» Your instructions
Reproduce all of the entries below word for word, but leave out the pictures.

------------------------------

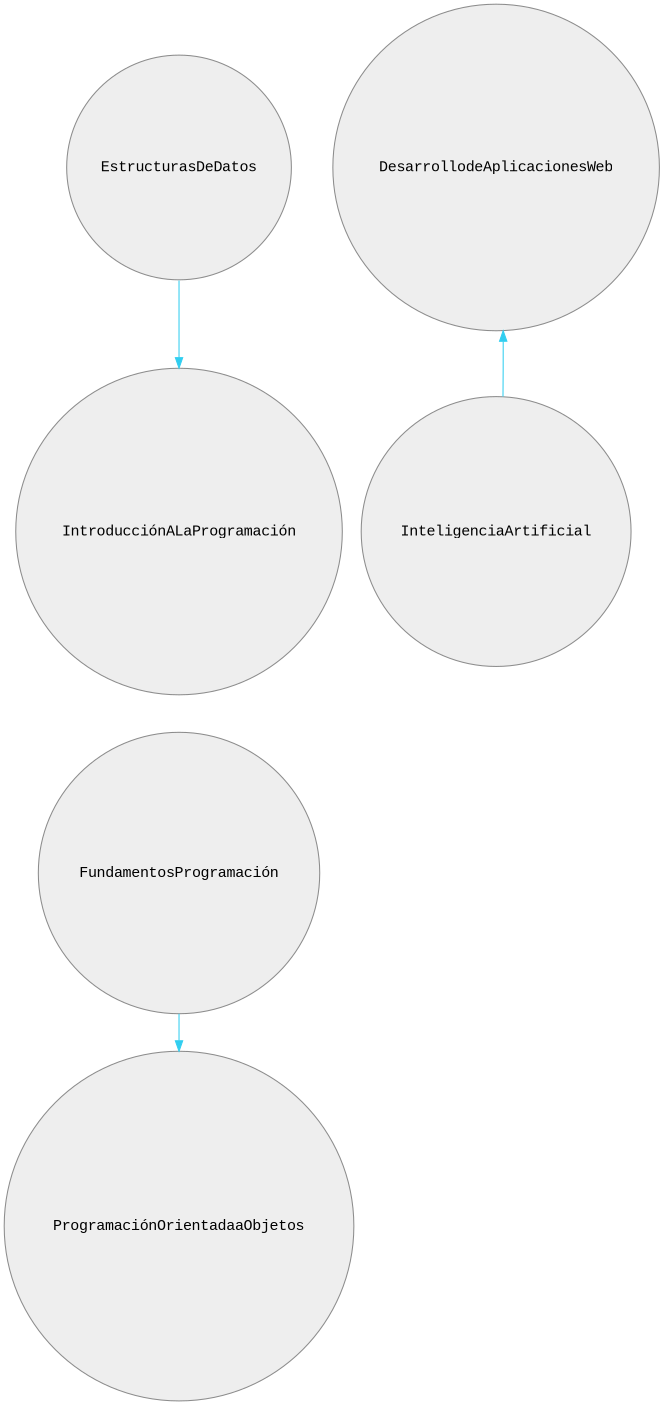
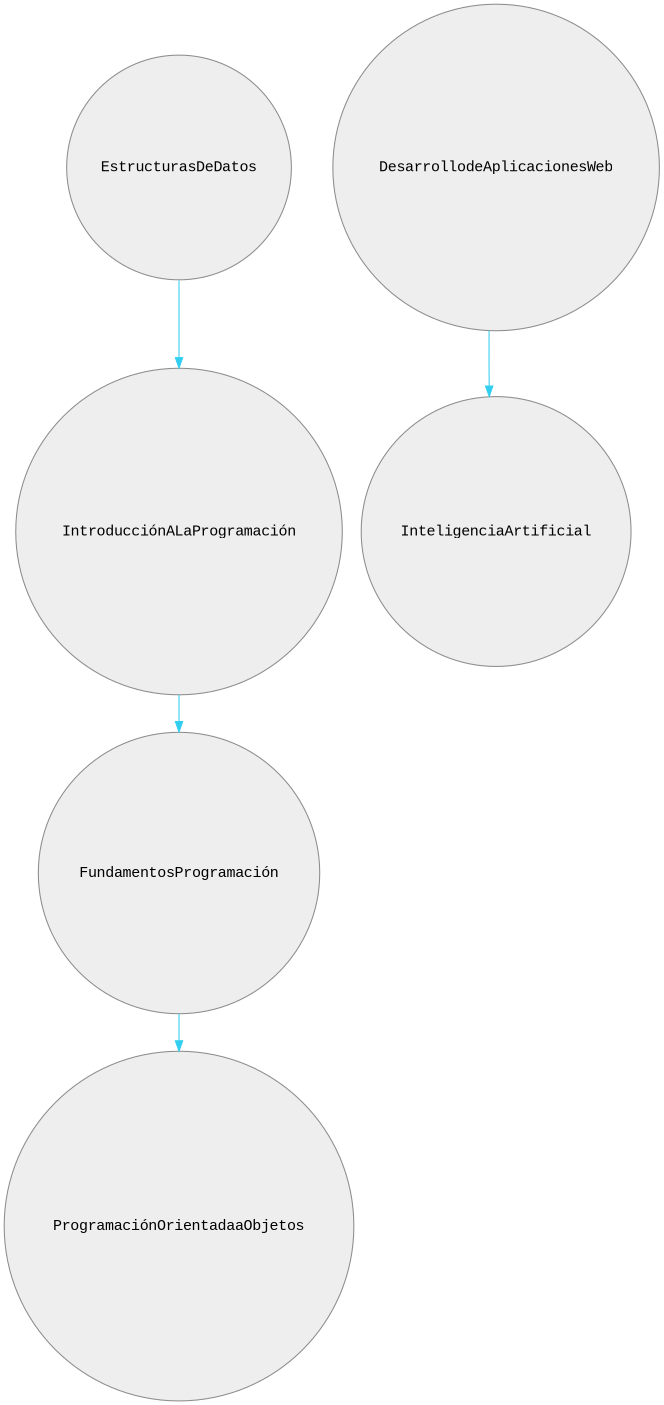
  digraph {
    fontname="Liberation Mono"
    node [color="#8C8C8C" fillcolor="#EEEEEE" fontname="Liberation Mono" shape=circle style=filled]
    edge [color="#31CEF0" fontname="Liberation Mono"]
    EstructurasDeDatos
    "IntroducciónALaProgramación"
    "FundamentosProgramación"
    DesarrollodeAplicacionesWeb
    InteligenciaArtificial
    "ProgramaciónOrientadaaObjetos"
    EstructurasDeDatos -> "IntroducciónALaProgramación"
+   "IntroducciónALaProgramación" -> "FundamentosProgramación"
    "FundamentosProgramación" -> "ProgramaciónOrientadaaObjetos"
-   InteligenciaArtificial -> DesarrollodeAplicacionesWeb
+   DesarrollodeAplicacionesWeb -> InteligenciaArtificial
  }
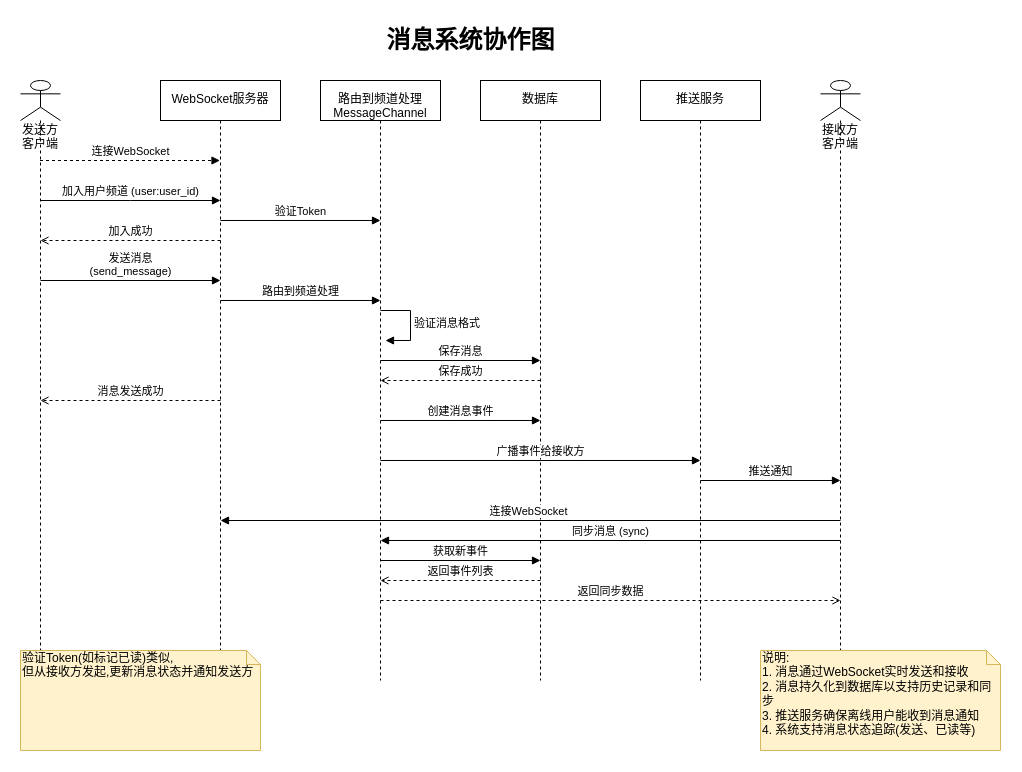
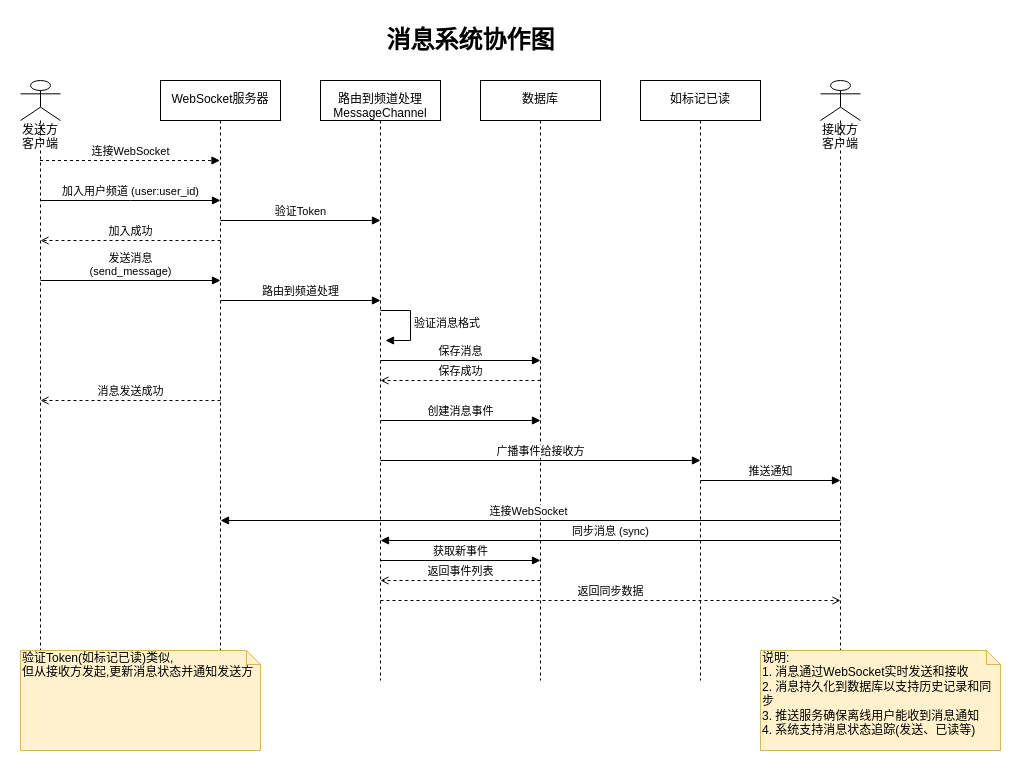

------------------------------

» Answer below
  digraph {
    fontname="Liberation Mono"
    node [color="#8C8C8C" fillcolor="#EEEEEE" fontname="Liberation Mono" shape=circle style=filled]
    edge [color="#31CEF0" fontname="Liberation Mono"]
    EstructurasDeDatos
    "IntroducciónALaProgramación"
    "FundamentosProgramación"
    DesarrollodeAplicacionesWeb
    InteligenciaArtificial
    "ProgramaciónOrientadaaObjetos"
    EstructurasDeDatos -> "IntroducciónALaProgramación"
+   "IntroducciónALaProgramación" -> "FundamentosProgramación"
    "FundamentosProgramación" -> "ProgramaciónOrientadaaObjetos"
-   InteligenciaArtificial -> DesarrollodeAplicacionesWeb
+   DesarrollodeAplicacionesWeb -> InteligenciaArtificial
  }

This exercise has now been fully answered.